A DataClass lets you define your data model once and use it for both validation and database operations. You write one class — it handles input validation, database relations, and CRUD.

Create a DataClass

Start by importing DataClass and extending it:

const { DataClass } = require("@lol44lol/classo/dataclasses/base")

class UserDataClass extends DataClass {
getName() {
return "users" // becomes your table or collection name
}
}

getName() must be overridden — it returns the table name used in the database. No spaces allowed.

Add Fields

For database-backed models, define fields using createField from your database module. This gives each field both a JS type for validation and a SQL type for the database:

const { DataClass } = require("@lol44lol/classo/dataclasses/base")
const { createField, types } = require("@lol44lol/classo/databases/sqlite3") // or postgresql, mysql
const { is_required, minLength } = require("@lol44lol/classo/dataclasses/validators")

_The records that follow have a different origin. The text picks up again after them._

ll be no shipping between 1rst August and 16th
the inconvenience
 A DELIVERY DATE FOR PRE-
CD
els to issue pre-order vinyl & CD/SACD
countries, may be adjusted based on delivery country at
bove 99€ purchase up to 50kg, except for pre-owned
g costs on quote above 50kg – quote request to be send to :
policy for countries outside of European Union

class UserDataClass extends DataClass {

username = createField(types.TEXT, false, false, [
is_required("Username is required"),
minLength(4, "Username must be at least 4 characters")
])

password = createField(types.TEXT, false, false, [
is_required("Password is required"),
minLength(8, "Password must be at least 8 characters")
])

getName() {
return "users"
}
}

createField takes the following parameters:

ParameterTypeDescription
typetypes.TEXT, types.INTEGER, etc.The database column type
uniqueBooleanWhether the field must be unique
nullableBooleanWhether the field can be null
validationsArrayList of validator functions
beforeValidationFunctionRuns before validation (e.g. trim whitespace)
afterValidationFunctionRuns after validation (e.g. hash password)

Validate Data

Once you have a DataClass, create an instance, init it with data, and run validation:

async function example() {
const user = new UserDataClass()

// init with incoming data
user.init({ username: "jo", password: "short" })

// run validation
const result = await user.validate()

if (!result.data.okay) {
console.log("Field:", result.field)
console.log("Error:", result.data.error)
}
}

If validation fails you get back:

{
"data": { "okay": false, "error": "Username must be at least 4 characters" },
"field": "username"
}

If everything passes:

{
"data": { "okay": true }
}

Why Validators Must Return Promises

All validators must return a Promise — even simple ones. This is because validators often need to make async calls like checking if a username is already taken in the database. By making all validators async by default, Classo handles both simple and database-level validation the same way.

Built-in Validators

Classo comes with a set of validators out of the box:

const { is_required, minLength, maxLength } = require("@lol44lol/classo/dataclasses/validators")
ValidatorDescription
is_required(error)Field must not be empty
minLength(n, error)Minimum character length
maxLength(n, error)Maximum character length

For database-specific validation like uniqueness, see the Database docs.